[Body or hand keypoint data]

######

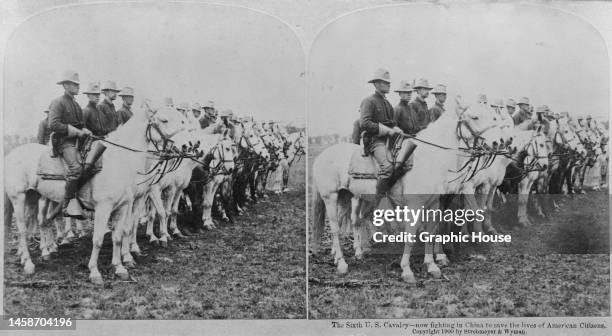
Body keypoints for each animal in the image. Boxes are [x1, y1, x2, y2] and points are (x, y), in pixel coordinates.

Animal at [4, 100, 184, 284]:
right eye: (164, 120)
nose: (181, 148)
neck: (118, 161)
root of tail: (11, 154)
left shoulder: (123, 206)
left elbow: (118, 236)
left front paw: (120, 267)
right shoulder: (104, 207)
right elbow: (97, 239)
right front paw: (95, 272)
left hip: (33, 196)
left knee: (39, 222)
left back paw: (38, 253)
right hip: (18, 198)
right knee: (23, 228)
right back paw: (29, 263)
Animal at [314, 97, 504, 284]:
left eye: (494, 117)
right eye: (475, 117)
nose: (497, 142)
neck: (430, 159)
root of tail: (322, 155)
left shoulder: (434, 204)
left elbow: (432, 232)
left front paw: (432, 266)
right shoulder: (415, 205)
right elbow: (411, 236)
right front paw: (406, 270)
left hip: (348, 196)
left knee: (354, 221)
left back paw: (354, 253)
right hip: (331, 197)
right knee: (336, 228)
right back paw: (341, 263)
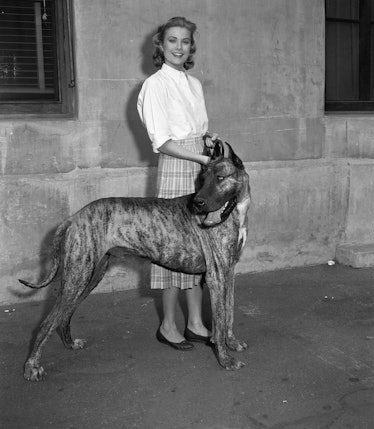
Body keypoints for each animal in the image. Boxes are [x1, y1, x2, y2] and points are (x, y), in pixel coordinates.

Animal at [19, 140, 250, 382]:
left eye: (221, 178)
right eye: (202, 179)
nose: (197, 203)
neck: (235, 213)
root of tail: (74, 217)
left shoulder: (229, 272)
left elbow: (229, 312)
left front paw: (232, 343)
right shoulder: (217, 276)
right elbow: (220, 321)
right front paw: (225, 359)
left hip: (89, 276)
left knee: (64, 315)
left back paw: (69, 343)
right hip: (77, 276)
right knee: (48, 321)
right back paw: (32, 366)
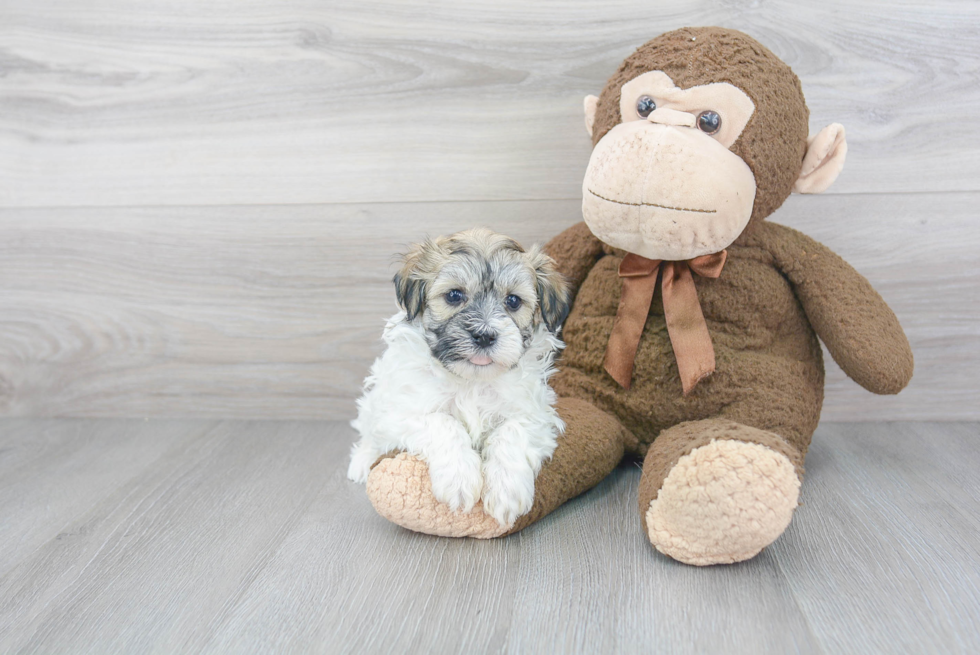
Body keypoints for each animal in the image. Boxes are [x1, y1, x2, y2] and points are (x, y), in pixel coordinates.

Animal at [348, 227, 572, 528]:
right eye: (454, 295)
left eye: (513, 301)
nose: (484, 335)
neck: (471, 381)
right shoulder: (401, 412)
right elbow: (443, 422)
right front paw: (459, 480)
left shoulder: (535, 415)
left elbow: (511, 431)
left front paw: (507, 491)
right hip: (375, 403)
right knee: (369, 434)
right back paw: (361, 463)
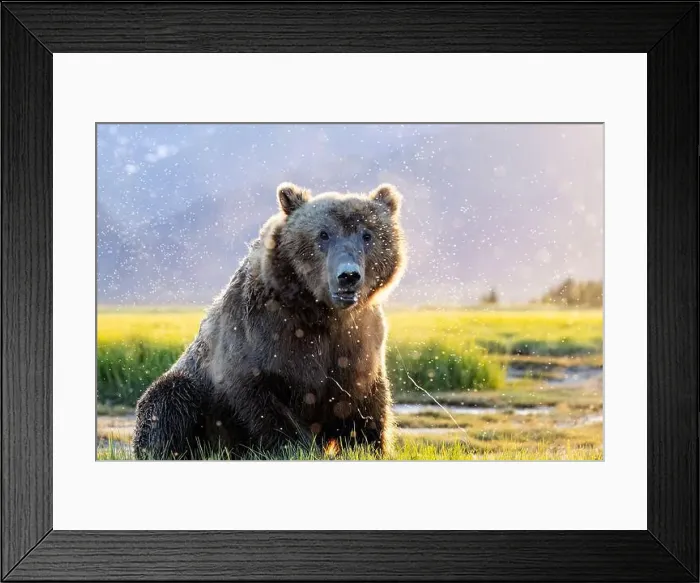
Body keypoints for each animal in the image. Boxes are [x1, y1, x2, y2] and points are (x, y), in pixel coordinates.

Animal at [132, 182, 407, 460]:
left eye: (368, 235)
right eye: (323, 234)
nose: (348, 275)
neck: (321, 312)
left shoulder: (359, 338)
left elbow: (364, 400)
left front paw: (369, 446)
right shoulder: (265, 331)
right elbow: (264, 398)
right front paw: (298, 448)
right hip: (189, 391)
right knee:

######

What you need to do: Copy all the entries above exactly as they stand, except for the pictures.

Answer for this exercise:
Body keypoints for each animal in the image. Boxes are [x1, y1, x2, y2] and points are (x, y), in pixel coordinates.

Animal at [4, 100, 184, 284]:
right eye: (164, 120)
nose: (181, 148)
neck: (118, 161)
root of tail: (11, 154)
left shoulder: (123, 206)
left elbow: (118, 236)
left front paw: (120, 267)
right shoulder: (104, 207)
right elbow: (97, 239)
right front paw: (95, 272)
left hip: (33, 196)
left knee: (39, 222)
left back paw: (38, 253)
right hip: (18, 198)
right knee: (23, 228)
right back paw: (29, 263)
Animal at [314, 97, 504, 284]:
left eye: (494, 117)
right eye: (475, 117)
nose: (497, 142)
neck: (430, 159)
root of tail: (322, 155)
left shoulder: (434, 204)
left elbow: (432, 232)
left front paw: (432, 266)
right shoulder: (415, 205)
right elbow: (411, 236)
right front paw: (406, 270)
left hip: (348, 196)
left knee: (354, 221)
left back paw: (354, 253)
right hip: (331, 197)
right knee: (336, 228)
right back paw: (341, 263)
Body keypoints for each animal in the image. Boxes are [x1, y1, x2, y2] and points are (x, y), in pixel coordinates.

Animal at [19, 140, 250, 382]:
left eye: (221, 178)
right eye: (202, 179)
nose: (197, 203)
neck: (235, 213)
root of tail: (74, 217)
left shoulder: (229, 272)
left elbow: (229, 312)
left front paw: (232, 343)
right shoulder: (217, 276)
right elbow: (220, 321)
right front paw: (225, 359)
left hip: (89, 276)
left knee: (64, 315)
left back paw: (69, 343)
right hip: (77, 276)
right knee: (48, 321)
right back paw: (32, 366)
Body keypoints for each animal in the image. Boxes are [x1, y1, x2, y2] and points are (x, y), in pixel coordinates.

Animal at [348, 227, 572, 528]:
right eye: (454, 295)
left eye: (513, 301)
nose: (484, 335)
neck: (471, 381)
right shoulder: (401, 412)
right elbow: (443, 422)
right front paw: (459, 480)
left shoulder: (535, 415)
left elbow: (511, 431)
left front paw: (507, 491)
right hip: (375, 403)
right knee: (369, 434)
right back paw: (361, 463)
Body keypoints for each animal in the image. Boxes are [x1, y1, x2, y2] and points are (x, y), in pixel coordinates.

Animal at [132, 182, 407, 460]:
left eye: (368, 235)
right eye: (323, 234)
nose: (348, 275)
neck: (321, 312)
left shoulder: (359, 338)
left elbow: (364, 400)
left front paw: (369, 446)
right shoulder: (265, 331)
right elbow: (264, 398)
right front paw: (298, 448)
right hip: (189, 391)
right knee:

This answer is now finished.